Doch nur weil einige Menschen süchtig nach einem Stoff sind, heisst es nicht, dass dieser unbedingt sehr schädlich ist. Dies verdeutlicht der Fakt, dass im Durchschnitt in der Schweiz täglich mehrere Tassen an koffeinhaltigen Getränken konsumiert werden. Wäre nun Koffein in irgendeiner Form sehr schädlich, wüsste man dies schon längstens. Allein vom Stimulans Koffein eine Vergiftung zu gelangen ist sehr schwer. «Vergiftet» wird man erst ab einer Dosis von 1g. Zur Erinnerung: Ein Kaffee enthält 30 – 100 mg Koffein. Man müsste demnach mindestens 10 Kaffees am Tag trinken, um Vergiftungssymptome zu spüren (Muskelkrämpfe, Herzrasen und Schweissausbrüche). Tödlich ist Koffein ab einer Dosis von 10 g – 100 Kaffees an einem Tag. Wie man sieht, ist es praktisch unmöglich, ausschliesslich aufgrund Koffeinkonsums schwerwiegende Folgen zu tragen. Ist Koffein demnach ungefährlich? - Nein Die Problematik liegt darin, dass Koffeinkonsum die Gefässe verengt und somit Blutdruck erhöht. Dies wiederum kann zu Herzwandverdickungen führen, weil das Herz dieselbe Menge Blut durch verengte Gefässe pumpen muss und dabei «Bodybuilding» betreibt. Die Herzwandverdickung führt in gewissen Fällen zu Herzrhythmusstörungen oder sogar Vorhofflimmern. Sie müssen sich nun jedoch nicht fürchten und nie wieder eine Tasse Kaffee anfassen, denn Herr Hagmann betont, Koffein kann eine verstärkende Wirkung auf bereits bestehende Probleme haben. Ein übergewichtiger Mann mit angeborenem Bluthochdruck, der täglich 400 mg Koffein konsumiert, riskiert eher Herzprobleme als jemand mit ähnlichen Voraussetzungen, der jedoch völlig auf Koffein verzichtet. Herr Hagmann verrät uns, dass des Öfteren Patienten mit Herzrhythmusstörungen zu ihm in die Praxis gehen, denen er nur durchs Drosseln oder Stoppen des Koffeinkonsums helfen kann – ganz ohne Medikamente. Embolien, Kammerflimmern und Hirnschläge haben alle drei etwas gemeinsam: Sie führen allesamt zum Tod und Koffein kann bei allen ein Faktor sein, um ihretwegen zu sterben. Liest man in der Zeitung von Todesfällen wegen Koffein, so sind diese Aussagen nur bedingt korrekt, denn Koffein selbst führt in der Regel nicht zum Tod. Es ist das tödliche Zusammenspiel von Vorerkrankungen kombiniert mit übermässigem Konsum.

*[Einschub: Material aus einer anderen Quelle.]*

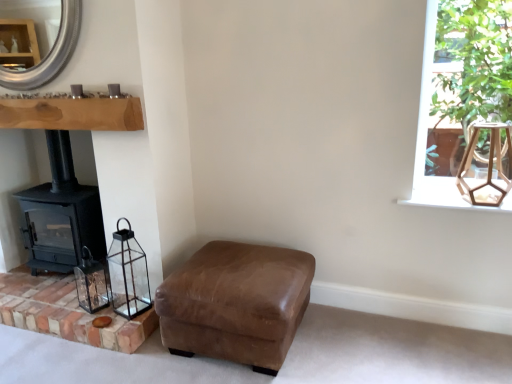
Question: Looking at their shapes, would you say brickroughbrickwork at lower left is wider or thinner than clear glass lantern at lower left?

Choices:
 (A) thin
 (B) wide

Answer: (B)

Question: From the image's perspective, is brickroughbrickwork at lower left positioned above or below clear glass lantern at lower left?

Choices:
 (A) below
 (B) above

Answer: (A)

Question: Estimate the real-world distances between objects in this image. Which object is farther from the green leafy plant at upper right?

Choices:
 (A) clear glass lantern at lower left, the 2th lamp from the top
 (B) brown leather ottoman at lower center
 (C) silver metallic mirror at upper left
 (D) black matte wood burning stove at left
 (E) wooden hexagonal lantern at upper right, arranged as the 2th lamp when viewed from the left

Answer: (D)

Question: Estimate the real-world distances between objects in this image. Which object is farther from the wooden hexagonal lantern at upper right, the 2th lamp in the bottom-to-top sequence?

Choices:
 (A) silver metallic mirror at upper left
 (B) clear glass lantern at lower left
 (C) brickroughbrickwork at lower left
 (D) black matte wood burning stove at left
 (E) green leafy plant at upper right

Answer: (D)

Wir konsumieren beide auch Koffein, sei es in der Mittagspause, am Morgen oder vor dem Lernen und hatten noch nie Beschwerden oder Probleme irgendeiner Form. So geht es vermutlich den meisten Menschen. Jetzt, nachdem wir uns einige Wochen intensiv mit dem Thema auseinandergesetzt haben, können wir abschliessend sagen, dass Koffein weder gut noch schlecht ist. Jeder / Jede muss für sich selbst entscheiden können, in welchem Masse Koffein seinem eigenen Körper hilft oder schadet, da wir alle unterschiedlich sind. Wir empfehlen nicht mehr als eine tägliche Dosis von einem Gramm zu konsumieren und allen Personen mit Herzkreislaufbeschwerden oder Bluthochdruck beim Konsum die Grenzen zu kennen.